Stargazer, I've not really given Der Rosenkavalier a fairt chance tonight, stepped into the finale at about 3:30+ and though there was a lack of harmony... I need to give it more of a chance and go from the beginning, as I really liked the voice of one of the trio (the cross-dressing one) when she sang alone. The dischord is probably with me tonight, need to be more chilled! Thanks for your input, I'll come back to it.

Sospiro, thank you, I'm sure you are all far too polite to call me a heathen. See, I would have said philistine would be a bit strong, heathen I think is quite apropos in this case :lol:
Those deeper bass voices are quite soothing, though I find myself somewhat surprised not to like Jose Carreras, as I know he is very highly regarded... another of my Grandfathers idols I believe.

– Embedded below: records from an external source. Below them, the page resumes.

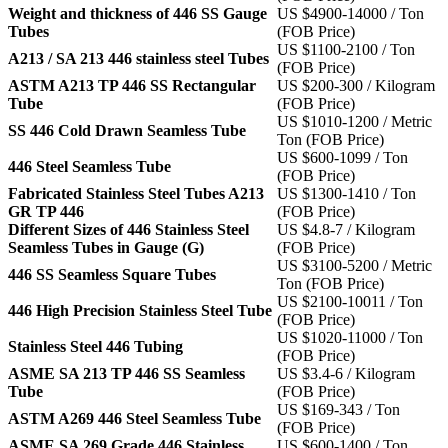
Weight and thickness of 446 SS Gauge
US $4900-14000 / Ton
Tubes
(FOB Price)
US $1100-2100 / Ton
A213 / SA 213 446 stainless steel Tubes
(FOB Price)
ASTM A213 TP 446 SS Rectangular
US $200-300 / Kilogram
Tube
(FOB Price)
US $1010-1200 / Metric
SS 446 Cold Drawn Seamless Tube
Ton (FOB Price)
US $600-1099 / Ton
446 Steel Seamless Tube
(FOB Price)
Fabricated Stainless Steel Tubes A213
US $1300-1410 / Ton
GR TP 446
(FOB Price)
Different Sizes of 446 Stainless Steel
US $4.8-7 / Kilogram
Seamless Tubes in Gauge (G)
(FOB Price)
US $3100-5200 / Metric
446 SS Seamless Square Tubes
Ton (FOB Price)
US $2100-10011 / Ton
446 High Precision Stainless Steel Tube
(FOB Price)
US $1020-11000 / Ton
Stainless Steel 446 Tubing
(FOB Price)
ASME SA 213 TP 446 SS Seamless
US $3.4-6 / Kilogram
Tube
(FOB Price)
US $169-343 / Ton
ASTM A269 446 Steel Seamless Tube
(FOB Price)
ASME SA 269 Grade 446 Stainless
US $600-1400 / Ton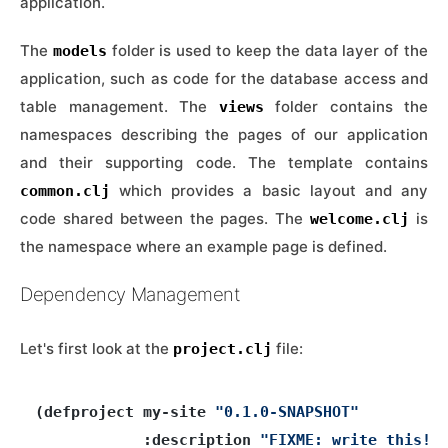
application.
The
folder is used to keep the data layer of the
models
application, such as code for the database access and
table management. The
folder contains the
views
namespaces describing the pages of our application
and their supporting code. The template contains
which provides a basic layout and any
common.clj
code shared between the pages. The
is
welcome.clj
the namespace where an example page is defined.
Dependency Management
Let's first look at the
file:
project.clj
(defproject my-site 
"0.1.0-SNAPSHOT"
            :description 
"FIXME: write this!"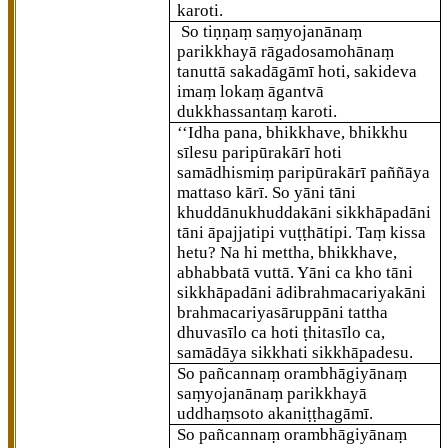
karoti.
So tiṇṇaṃ saṃyojanānaṃ
parikkhayā rāgadosamohānaṃ
tanuttā sakadāgāmī hoti, sakideva
imaṃ lokaṃ āgantvā
dukkhassantaṃ karoti.
‘‘Idha pana, bhikkhave, bhikkhu
sīlesu paripūrakārī hoti
samādhismiṃ paripūrakārī paññāya
mattaso kārī. So yāni tāni
khuddānukhuddakāni sikkhāpadāni
tāni āpajjatipi vuṭṭhātipi. Taṃ kissa
hetu? Na hi mettha, bhikkhave,
abhabbatā vuttā. Yāni ca kho tāni
sikkhāpadāni ādibrahmacariyakāni
brahmacariyasāruppāni tattha
dhuvasīlo ca hoti ṭhitasīlo ca,
samādāya sikkhati sikkhāpadesu.
So pañcannaṃ orambhāgiyānaṃ
saṃyojanānaṃ parikkhayā
uddhaṃsoto akaniṭṭhagāmī.
So pañcannaṃ orambhāgiyānaṃ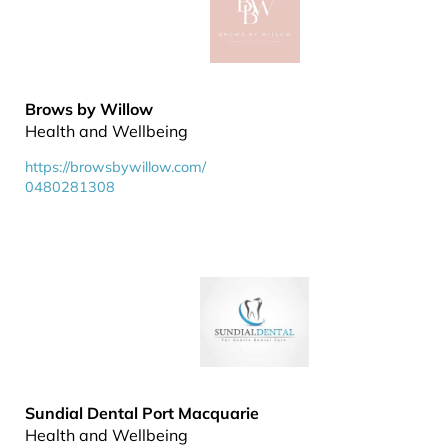
Brows by Willow
Health and Wellbeing
https://browsbywillow.com/
0480281308
Sundial Dental Port Macquarie
Health and Wellbeing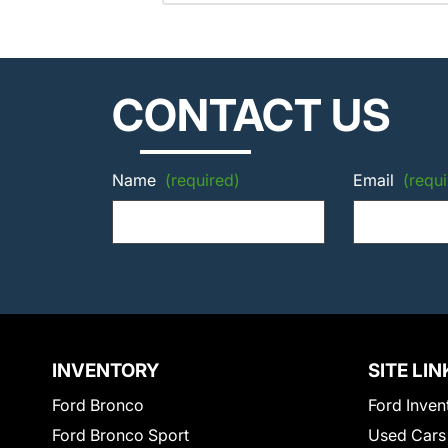
CONTACT US
Name
(required)
Email
(requi
INVENTORY
SITE LIN
Ford Bronco
Ford Inven
Ford Bronco Sport
Used Cars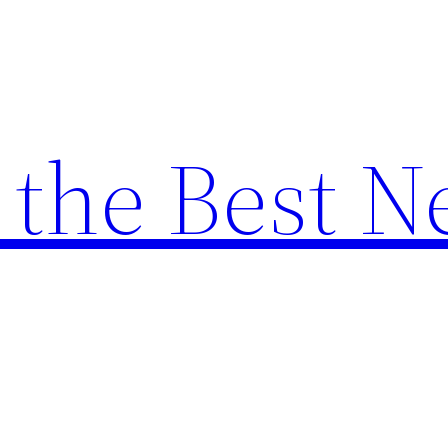
the Best N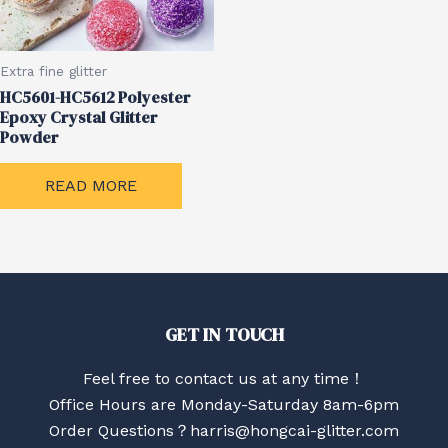
Extra fine glitter
HC5601-HC5612 Polyester
Epoxy Crystal Glitter
Powder
READ MORE
GET IN TOUCH
Feel free to contact us at any time！
Office Hours are Monday-Saturday 8am-6pm
Order Questions？harris@hongcai-glitter.com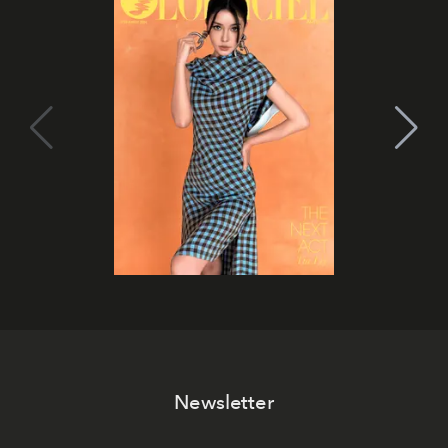
Newsletter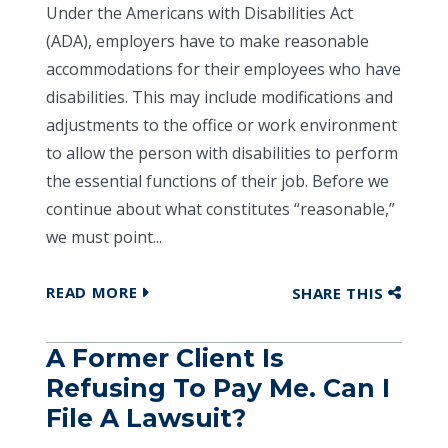
Under the Americans with Disabilities Act
(ADA), employers have to make reasonable
accommodations for their employees who have
disabilities. This may include modifications and
adjustments to the office or work environment
to allow the person with disabilities to perform
the essential functions of their job. Before we
continue about what constitutes “reasonable,”
we must point...
READ MORE
SHARE THIS
A Former Client Is
Refusing To Pay Me. Can I
File A Lawsuit?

I keep finding myself very much enjoying the score from La Traviate (Verdi is already becoming a favourite of mine), so I think I prefer that of your two suggestions, though not necessarily for the voice. Again, more time is needed to let them sink in!

And MAuer, thanks. The Canon Quartet stood out among those and I also really liked the aria from Il Trovatore.

That's an hour gone and I don't even feel like I've given any of it a fair hearing, a few more days this week would be welcome! Combination of work for the next week and vacation the week after will mean I have limited time for idulgence for a while, but I would like to thank you all for your input and I will post with some follow up when I have had a chance to have a Proper listen.



MattExcell said:


> I regret nothing!


An Edith Piaf fan too?


----------



## sospiro (Apr 3, 2010)

classitone said:


> Sospiro, thank you, I'm sure you are all far too polite to call me a heathen. See, I would have said philistine would be a bit strong, heathen I think is quite apropos in this case :lol:
> Those deeper bass voices are quite soothing, though I find myself somewhat surprised not to like Jose Carreras, as I know he is very highly regarded... another of my Grandfathers idols I believe. I keep finding myself very much enjoying the score from La Traviata (*Verdi is already becoming a favourite of mine*), so I think I prefer that of your two suggestions, though not necessarily for the voice. Again, more time is needed to let them sink in!


A discerning & intelligent chap as well


----------



## MattExcell (Jun 15, 2011)

classitone said:


> An Edith Piaf fan too?


No, just a slave to pop culture references!


----------



## MattExcell (Jun 15, 2011)

classitone said:


> MattExcell, I think Juan Diego Florez has a superb voice, I shall look out for more examples... shame the audio compression in the video has affected the high notes.


You might be interested in my Bel Canto play list project that I've been putting together for the last ten months:
http://www.youtube.com/playlist?list=PL1A01C9EBEF335ECC&feature=mh_lolz

Lots of JDF on offer across all three bel canto masters (Rossini, Bellini, Donizetti)


----------



## FranzKroger (Apr 6, 2012)

maybe something from the west would be interesting..


----------



## classitone (Apr 11, 2012)

Thanks Frantz, I quite liked that... am finding that audio quality on youtube for many of these perfomances is not sufficiant to do them justice, though I suppose good enough to give an idea!

Wow Matt, that's quite a list. Now, I think it's gonna be a long, long time... before I get to the end of that!


----------



## Dster (Oct 3, 2011)

classitone said:


> Dster, I do like Mme Cabelle, so I will look up that aria... my Grandfather loved Maria Callas and was a font of knowledge, shame I didn't appreciate it when he was still around to share it! I used to have an old CD of her arias, that sounded pretty good, though I think I am coming up against a quality issue with the digital compression on YouTube again with Callas, as I haven't been so enamoured with what I have discovered thus far.


Here is the rendition of 'vissi d árte' by Monserrat Cabelle. Listen careful at 2.50 min. I have not heard any other singer who did it the same way.


----------



## MattExcell (Jun 15, 2011)

classitone said:


> Wow Matt, that's quite a list. Now, I think it's gonna be a long, long time... before I get to the end of that!


Ha! Yeah - I'm still adding to it as well. Rossini, Bellini and Donizetti are considered the immediate forerunners of Verdi, which is how I got interested in them. As a budding Verdi fan, you may feel the same.


----------